Wednesday, November 22, 2023

A day in the life of an absurdly segregated land

Nathan Thrall, a journalist, has recently published the book “A Day in the Life of Abed Salama,” almost coinciding with the brutal attack of Hamas in Southern Israel and the war in Gaza. Although the events in the book take place in the West Bank, it is difficult to think of a better descritpion of the context of the Israel/Palestine conflict.


“Thrall’s book owes its title to a man he now regards as a friend: Abed Salama, who lives in Anata, a town in the West Bank near Jerusalem that is almost encircled by the Israeli separation barrier. In 2012, Salama’s five-year-old son Milad was killed, the bus on which he was travelling for a school trip having crashed. In his book, Thrall describes the many iniquities Salama must, as a Palestinian, endure in the hours and days following the accident, beginning with the impossibility of travelling to the hospital in which Milad might be lying.”

(You can read the above paragraph in an Interview with the author in The Observer)

In his book, Thrall describes the reality of segregation, which is ultimately the underlying cause of the bus accident that killed Abed Salama's son. Because of the segregation wall and the meticulous system that separates two communities, for example, it takes hours to cross less than 9 miles. Necessary emergency services are uncoordinated and inoperative. The book reveals the huge human costs of preserving a modern state just as a club for a privileged ethinicity, when it coexists with another discriminated community in the same land.

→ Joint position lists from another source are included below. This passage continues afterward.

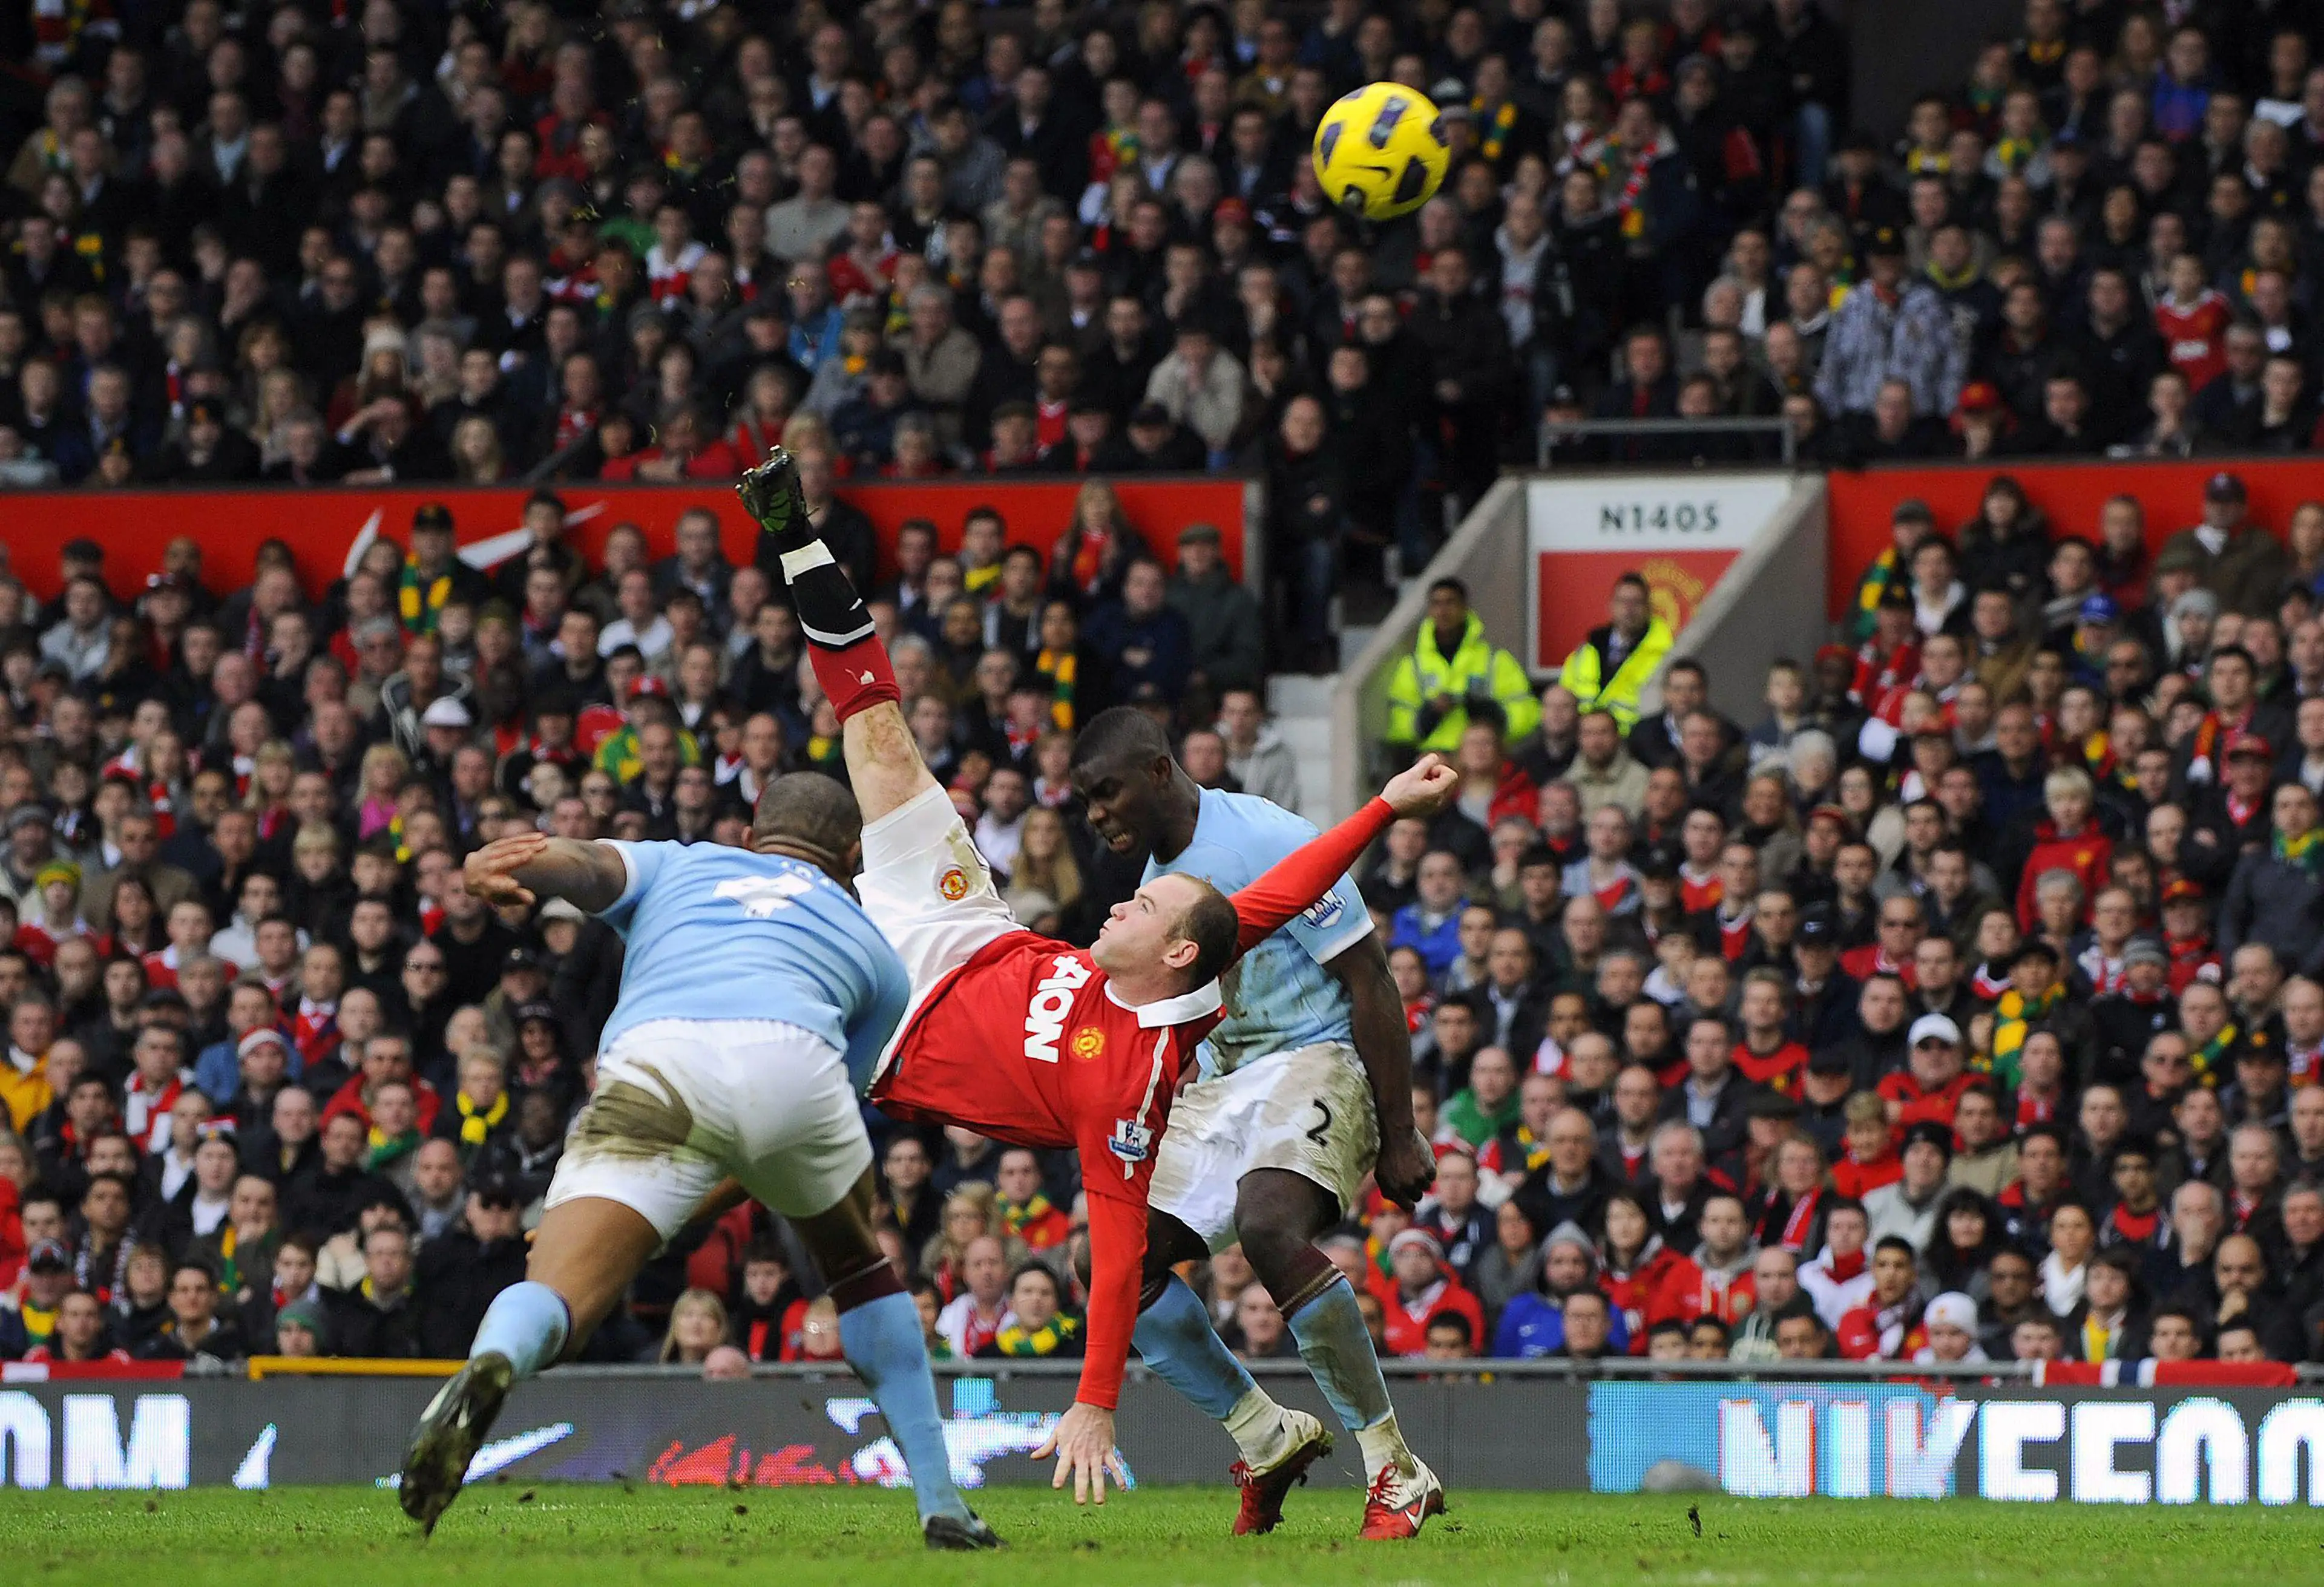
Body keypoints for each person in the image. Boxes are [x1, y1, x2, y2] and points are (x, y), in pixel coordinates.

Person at [738, 451, 1459, 1519]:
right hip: (964, 930)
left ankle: (1395, 1462)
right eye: (1142, 899)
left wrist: (1093, 1401)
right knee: (878, 727)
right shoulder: (1122, 947)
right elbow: (1269, 899)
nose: (1122, 900)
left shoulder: (1119, 1081)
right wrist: (1387, 806)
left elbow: (1312, 930)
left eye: (1151, 910)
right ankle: (1265, 1432)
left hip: (898, 1027)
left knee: (1246, 1228)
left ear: (1178, 956)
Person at [395, 771, 993, 1548]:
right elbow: (773, 1148)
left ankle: (493, 1361)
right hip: (794, 1059)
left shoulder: (684, 863)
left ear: (750, 835)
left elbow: (586, 865)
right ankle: (943, 1501)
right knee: (861, 1269)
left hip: (657, 1057)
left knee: (558, 1292)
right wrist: (690, 1211)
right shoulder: (879, 958)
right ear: (853, 857)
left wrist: (499, 865)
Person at [1067, 680, 1443, 1536]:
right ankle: (1264, 1433)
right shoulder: (1160, 881)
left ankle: (1393, 1465)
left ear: (1160, 771)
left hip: (1321, 1055)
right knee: (1111, 1259)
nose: (1095, 813)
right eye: (1086, 799)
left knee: (1270, 1224)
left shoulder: (1264, 836)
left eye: (1107, 792)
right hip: (1230, 1077)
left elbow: (1369, 977)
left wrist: (1401, 1126)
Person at [1385, 579, 1541, 761]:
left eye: (1450, 603)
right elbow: (1398, 724)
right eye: (1437, 604)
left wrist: (1486, 711)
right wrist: (1431, 712)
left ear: (1465, 608)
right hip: (1432, 759)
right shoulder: (1412, 665)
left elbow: (1526, 714)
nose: (1443, 611)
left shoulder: (1495, 660)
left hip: (1483, 760)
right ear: (1429, 611)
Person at [1557, 572, 1676, 733]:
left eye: (1636, 602)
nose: (1629, 608)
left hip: (1636, 744)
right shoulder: (1584, 653)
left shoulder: (1666, 655)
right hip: (1585, 741)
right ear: (1611, 606)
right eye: (1623, 601)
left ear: (1649, 609)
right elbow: (1563, 700)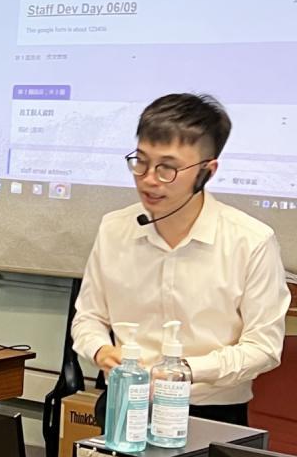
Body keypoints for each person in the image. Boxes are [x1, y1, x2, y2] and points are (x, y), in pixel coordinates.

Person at [72, 93, 289, 425]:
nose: (148, 179)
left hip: (211, 414)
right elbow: (88, 318)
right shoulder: (114, 229)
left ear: (206, 171)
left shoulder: (251, 241)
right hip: (125, 405)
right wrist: (101, 350)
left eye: (167, 168)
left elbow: (264, 348)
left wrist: (185, 370)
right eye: (141, 161)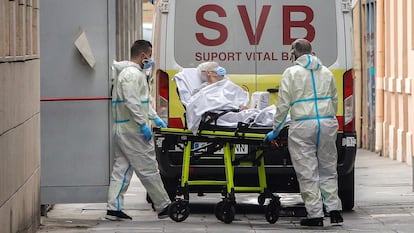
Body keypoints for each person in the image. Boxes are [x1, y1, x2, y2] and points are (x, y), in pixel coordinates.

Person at [264, 38, 343, 227]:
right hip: (326, 123)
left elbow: (283, 104)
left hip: (303, 126)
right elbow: (334, 99)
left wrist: (276, 130)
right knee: (328, 168)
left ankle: (315, 214)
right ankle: (334, 211)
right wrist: (328, 118)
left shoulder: (291, 73)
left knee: (308, 170)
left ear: (294, 53)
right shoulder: (326, 72)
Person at [106, 40, 171, 221]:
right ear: (143, 56)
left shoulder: (132, 74)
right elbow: (133, 102)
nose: (150, 60)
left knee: (122, 169)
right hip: (133, 131)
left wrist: (154, 117)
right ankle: (164, 205)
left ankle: (114, 207)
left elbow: (141, 102)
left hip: (125, 128)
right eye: (149, 57)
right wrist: (143, 124)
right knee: (149, 168)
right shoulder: (132, 75)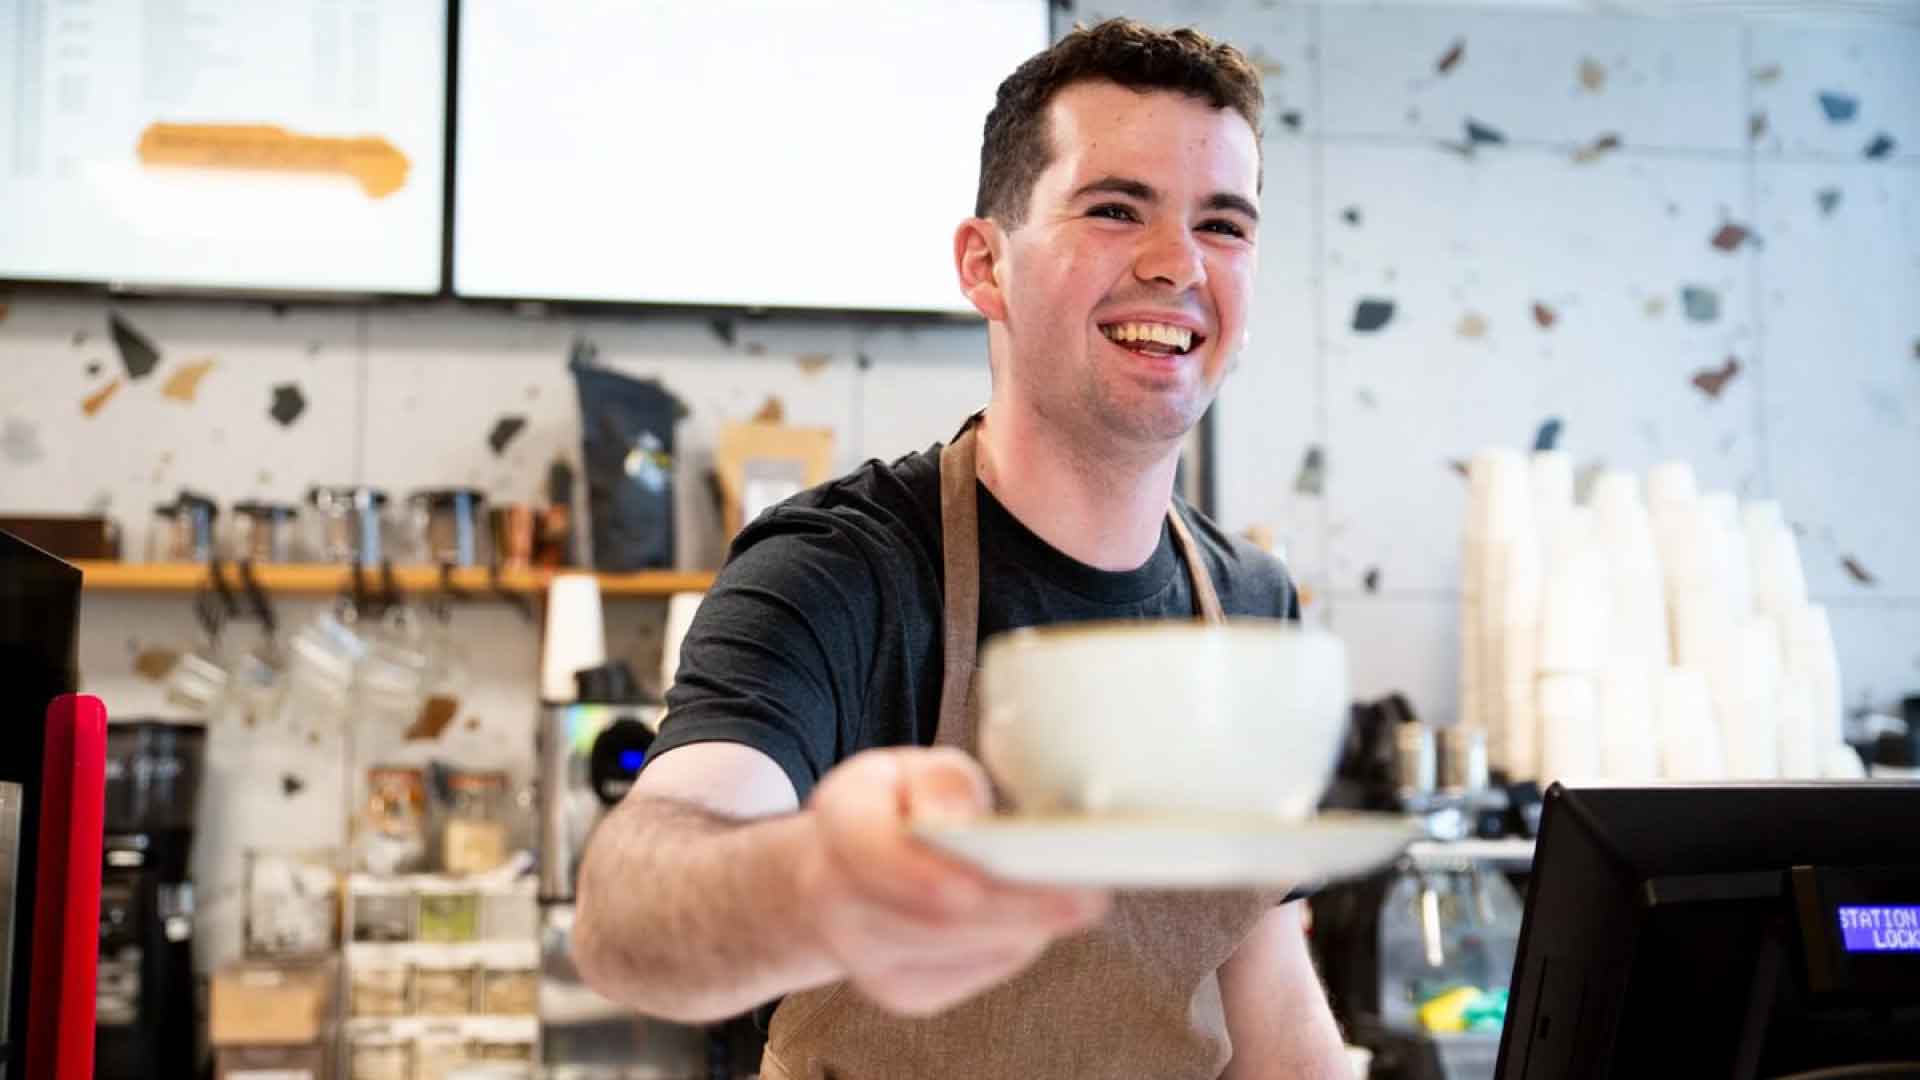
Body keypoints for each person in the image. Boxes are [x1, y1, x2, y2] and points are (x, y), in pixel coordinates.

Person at [573, 17, 1350, 1079]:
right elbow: (628, 912)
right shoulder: (841, 574)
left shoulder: (1250, 605)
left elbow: (1268, 992)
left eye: (1223, 225)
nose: (1177, 265)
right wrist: (821, 882)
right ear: (986, 266)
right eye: (1116, 209)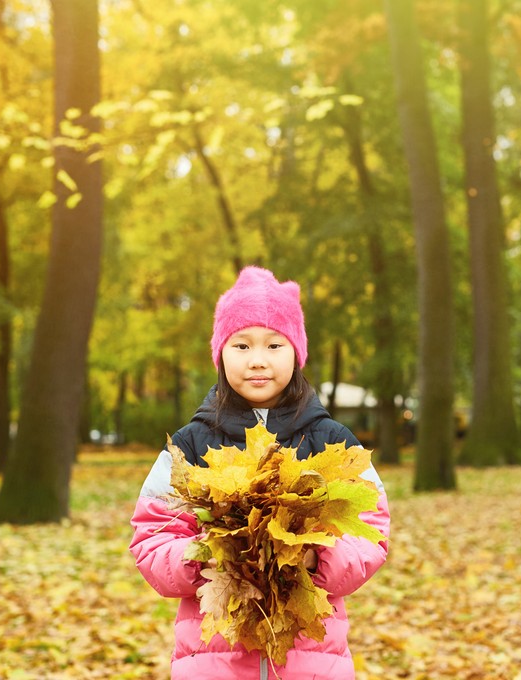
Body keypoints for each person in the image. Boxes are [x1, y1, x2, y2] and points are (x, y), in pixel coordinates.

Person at [129, 266, 391, 679]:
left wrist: (314, 557)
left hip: (311, 658)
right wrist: (206, 556)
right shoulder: (190, 446)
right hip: (215, 657)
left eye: (274, 345)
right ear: (220, 354)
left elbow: (371, 531)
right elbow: (151, 540)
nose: (258, 360)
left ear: (297, 353)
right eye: (241, 346)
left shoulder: (331, 441)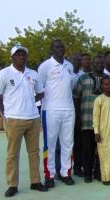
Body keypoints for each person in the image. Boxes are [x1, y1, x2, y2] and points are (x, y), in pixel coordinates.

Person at [0, 44, 47, 197]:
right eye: (18, 54)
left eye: (23, 54)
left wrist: (29, 101)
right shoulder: (4, 74)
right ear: (12, 57)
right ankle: (12, 184)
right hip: (14, 119)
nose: (22, 57)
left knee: (34, 152)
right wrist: (4, 107)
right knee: (12, 154)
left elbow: (40, 93)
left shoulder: (33, 74)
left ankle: (35, 181)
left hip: (33, 118)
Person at [38, 39, 75, 188]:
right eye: (58, 47)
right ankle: (49, 175)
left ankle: (66, 173)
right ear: (52, 49)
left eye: (63, 46)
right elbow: (39, 89)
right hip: (51, 110)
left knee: (67, 143)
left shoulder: (69, 66)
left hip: (68, 110)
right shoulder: (45, 67)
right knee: (50, 144)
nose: (61, 49)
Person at [74, 55, 109, 183]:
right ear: (92, 64)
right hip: (87, 121)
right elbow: (76, 97)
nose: (99, 65)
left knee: (102, 150)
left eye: (101, 63)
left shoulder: (109, 80)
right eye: (96, 63)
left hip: (104, 123)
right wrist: (78, 116)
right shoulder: (83, 79)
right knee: (87, 149)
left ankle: (100, 173)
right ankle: (87, 173)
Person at [93, 77, 110, 185]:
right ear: (101, 86)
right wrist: (96, 132)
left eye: (109, 84)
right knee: (105, 154)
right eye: (105, 84)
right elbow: (95, 116)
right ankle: (106, 177)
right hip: (103, 131)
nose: (108, 86)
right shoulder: (99, 99)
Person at [70, 53, 84, 177]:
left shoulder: (82, 76)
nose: (77, 62)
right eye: (75, 60)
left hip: (78, 112)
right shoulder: (66, 73)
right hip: (65, 111)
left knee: (79, 142)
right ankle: (63, 169)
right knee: (67, 142)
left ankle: (78, 167)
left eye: (79, 60)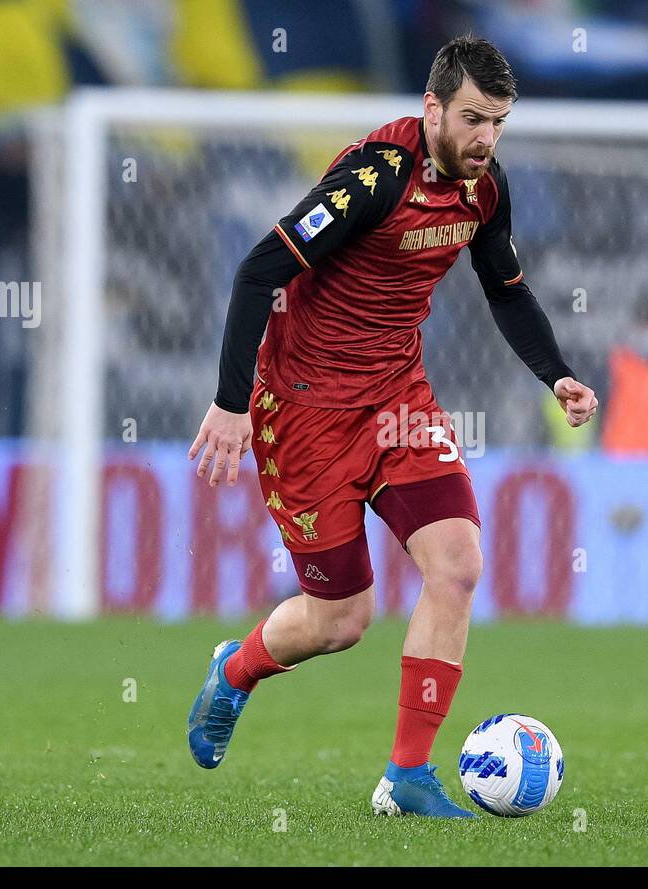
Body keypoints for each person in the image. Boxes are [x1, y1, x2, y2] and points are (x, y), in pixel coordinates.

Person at [185, 36, 598, 818]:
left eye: (499, 123)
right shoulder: (373, 179)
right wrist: (233, 403)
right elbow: (257, 271)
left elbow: (505, 289)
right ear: (432, 108)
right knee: (343, 620)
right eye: (473, 119)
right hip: (303, 412)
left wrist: (557, 374)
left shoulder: (485, 189)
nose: (486, 139)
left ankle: (406, 776)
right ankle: (235, 672)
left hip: (398, 401)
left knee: (458, 565)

The book also describes the hate reaction in Facebook: how some young people reacted with joy in the social media to the death of Palestinian children after the bus accident.

Thrall, one of the many Jewish that criticize the government of Israel and the discrimination of Palestinians, dedicates the book to his children: “Our three daughters… have grown up in Jerusalem, just over the wall that segregates them from the children in this book. Although that segregation seems unlikely to end in my lifetime, I wrote the book in the hope that it can be dismantled in theirs.”